The straight path to absolute darkness

(Nanowerk News) Scientists at the University of Twente in the Netherlands have obtained new insights in the control of light by nanostructures. They discovered for the first time ever how the amount of omnipresent light noise depends on the size of any nanostructure, and how fast the perfect limit of zero noise is reached. Their theory yields design rules for on-chip devices that are currently being made including lasers, light emitting diodes, solar cells, and quantum com­puters. The Twente paper will appear in June in the world’s leading physics journal Physical Review Letters (preprint: "Finite-size scaling of the density of states in photonic band gap crystals").
Everyone knows that if one switches off all lights at night in a closed room darkness ensues. Curiously, however, the laws of quan­tum mechanics reveal that no space is ever dark - not even the darkest cellar or cupboard – as there exist omnipresent fluctua­tions of light also known as vacuum fluctuations or light noise. While invisible to the human eye, light noise is readily detected by at­oms. In fact, they are perturbed by the light noise to the extent that they do not remain in their excited-energy state but quickly fall to a low-energy state, while radiating an energy quantum of light, the well-known photon. The number of photons per second emitted by the atom – in other words, the power emitted by a source – is proportional to the light noise.
Cartoon of a finite photonic crystal nanostructure in free space
Figure 1. Cartoon of a finite photonic crystal nanostructure in free space. The photonic crystal consists of periodic arrangements of pores in a semicon¬ductor material such as silicon (shown in grey) that are being fabricated in Twente. Light noise in the sur¬rounding free space is shown as the red wavelets. For a range of colors of light (known as photonic band gap), the light noise is forbidden from entering the crystal, thus leading to strong darkness! The question solved in Twente is: How fast is absolute darkness reached while making the nanostructure larger and larger? (Image: University of Twente)
It has been predicted that light noise can be completely eliminated in nanostructures known as photonic crystals. Hence, inside such a periodic nanostructure absolute darkness reigns, even darker than in the darkest cellar! Previous theory has it, however, that a periodic structure must be repeated indefinitely throughout the entire universe to possess this extraordinary property. Naturally, real nanostructures are finite. Therefore, inside real crystals it is not absolute dark, and an em­bedded excited atom does not remain excited forever.
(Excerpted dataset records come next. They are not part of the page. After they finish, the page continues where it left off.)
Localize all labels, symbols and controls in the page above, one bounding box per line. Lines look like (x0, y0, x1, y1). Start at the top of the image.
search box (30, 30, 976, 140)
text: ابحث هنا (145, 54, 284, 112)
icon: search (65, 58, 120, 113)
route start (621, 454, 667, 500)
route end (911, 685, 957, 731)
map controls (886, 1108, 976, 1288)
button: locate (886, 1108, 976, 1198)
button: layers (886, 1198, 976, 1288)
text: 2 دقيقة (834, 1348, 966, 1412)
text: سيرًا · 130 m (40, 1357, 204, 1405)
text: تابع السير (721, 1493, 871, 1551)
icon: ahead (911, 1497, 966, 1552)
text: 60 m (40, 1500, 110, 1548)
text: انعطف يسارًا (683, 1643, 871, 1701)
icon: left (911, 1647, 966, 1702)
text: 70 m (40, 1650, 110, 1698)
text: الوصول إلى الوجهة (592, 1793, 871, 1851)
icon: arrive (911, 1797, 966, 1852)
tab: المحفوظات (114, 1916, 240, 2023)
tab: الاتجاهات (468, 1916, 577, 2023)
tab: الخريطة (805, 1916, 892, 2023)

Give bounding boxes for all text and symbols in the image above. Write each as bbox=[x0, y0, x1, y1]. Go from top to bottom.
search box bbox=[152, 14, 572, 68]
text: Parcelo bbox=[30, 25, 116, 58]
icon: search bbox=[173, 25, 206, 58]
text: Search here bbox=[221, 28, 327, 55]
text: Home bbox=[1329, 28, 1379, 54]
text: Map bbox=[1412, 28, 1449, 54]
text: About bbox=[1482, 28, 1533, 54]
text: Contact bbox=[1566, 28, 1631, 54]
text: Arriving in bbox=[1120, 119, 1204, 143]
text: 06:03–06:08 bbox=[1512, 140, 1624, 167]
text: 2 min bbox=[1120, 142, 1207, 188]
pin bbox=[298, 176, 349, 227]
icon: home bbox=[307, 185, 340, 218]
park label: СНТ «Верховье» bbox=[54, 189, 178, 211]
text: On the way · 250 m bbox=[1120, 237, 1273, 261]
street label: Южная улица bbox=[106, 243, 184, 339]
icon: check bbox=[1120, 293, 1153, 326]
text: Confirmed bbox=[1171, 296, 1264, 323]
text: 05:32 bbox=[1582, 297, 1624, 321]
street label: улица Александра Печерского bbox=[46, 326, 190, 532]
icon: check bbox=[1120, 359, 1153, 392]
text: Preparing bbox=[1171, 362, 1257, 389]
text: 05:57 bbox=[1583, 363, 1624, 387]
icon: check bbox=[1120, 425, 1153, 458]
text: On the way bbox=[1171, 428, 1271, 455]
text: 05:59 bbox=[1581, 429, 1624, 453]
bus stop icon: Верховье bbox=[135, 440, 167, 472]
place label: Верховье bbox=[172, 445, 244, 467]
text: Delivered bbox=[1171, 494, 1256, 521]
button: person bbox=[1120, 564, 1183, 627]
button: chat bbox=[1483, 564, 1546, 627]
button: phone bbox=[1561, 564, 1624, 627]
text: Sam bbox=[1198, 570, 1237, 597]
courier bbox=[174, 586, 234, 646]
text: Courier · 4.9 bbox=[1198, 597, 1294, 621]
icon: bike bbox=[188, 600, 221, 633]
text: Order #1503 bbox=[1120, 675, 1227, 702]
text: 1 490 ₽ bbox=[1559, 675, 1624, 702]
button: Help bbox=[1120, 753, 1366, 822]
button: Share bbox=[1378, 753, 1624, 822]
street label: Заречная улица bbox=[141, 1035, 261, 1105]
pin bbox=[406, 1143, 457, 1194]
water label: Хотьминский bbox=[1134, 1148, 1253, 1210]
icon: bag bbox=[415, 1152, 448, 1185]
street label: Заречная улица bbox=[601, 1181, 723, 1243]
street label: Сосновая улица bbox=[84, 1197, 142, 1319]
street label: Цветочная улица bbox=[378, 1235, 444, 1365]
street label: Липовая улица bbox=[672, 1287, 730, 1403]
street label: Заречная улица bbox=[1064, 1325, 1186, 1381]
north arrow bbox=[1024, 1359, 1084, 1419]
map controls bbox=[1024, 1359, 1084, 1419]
Hence, the natural question arises: how fast is absolute darkness reached by making nanostructures larger and larger?
Until now, it was known that the light noise at one position inside a real finite crystal approaches the infinite size limit exponentially. In other words, if a certain crystal has two-fold suppressed noise, a twice larger crystal has four-fold suppressed noise. In many practical cases, however, like lasers, LEDs, solar cells, we are not concerned about one atom at one place, but about many atoms at many places. Thus, engineers are rather interested in the average light noise inside a nanostructure, and how this depends on size. It is impossibly dif­ficult to compute the average noise by computing it at many points in the crystal. Hence, a new approach was called for.
Light noise as a function of the inverse size of the nanostructure
Figure 2. Light noise as a function of the inverse size of the nanostructure. Red data points are calculated with the new theory, for the case of 3D photonic crystal nanostructure. The solid blue line is a straight line that fits well to the data points. (Image: University of Twente)
Scientists of the University of Twente's MESA+ Institute for Nanotechnology have solved the long-standing problem (since the 1980s) by developing a theory that describes how light noise is suppressed as a function of the crystal size. The result of their sophisticated analysis is surprisingly simple – the density of light noise is inversely proportional to the linear extent of the crystal (see Figure 2), much slower than the widely anticipated exponential decrease. Prof. Ad Lagendijk points out: "It is astonishing that this straight path to absolute darkness universally applies to nanostructures not only in three dimensions, but also in two dimensions (as for periodic arrays of nanorods or nanoholes in a slab) or even in one dimension (as for periodic stacks of layers). Our discovery helps photonic engineers to design nanostruc­tures of appropriate size to achieve a desired functionality".
A second new insight revealed by the Twente study is that light noise inside a real and finite nanostructure is essentially concentrated near the external surface. “This implies that we should place our atoms adequately away from the surface to profit from the perfect case, a favorable situation that you normally never encounter,” laughs Lagendijk. As for the appli­cations of their discovery, Lagendijk is ebullient: “Photonic nanostructures are employed in many devices such as on-chip miniature lasers, light emitting diodes by our collaborators at Philips Lighting, or photovoltaic cells. And in the context of hotly pursued qubits: they are also affected by light noise, so placing them in a photonic nanostructure helps to improve quan­tum computers.”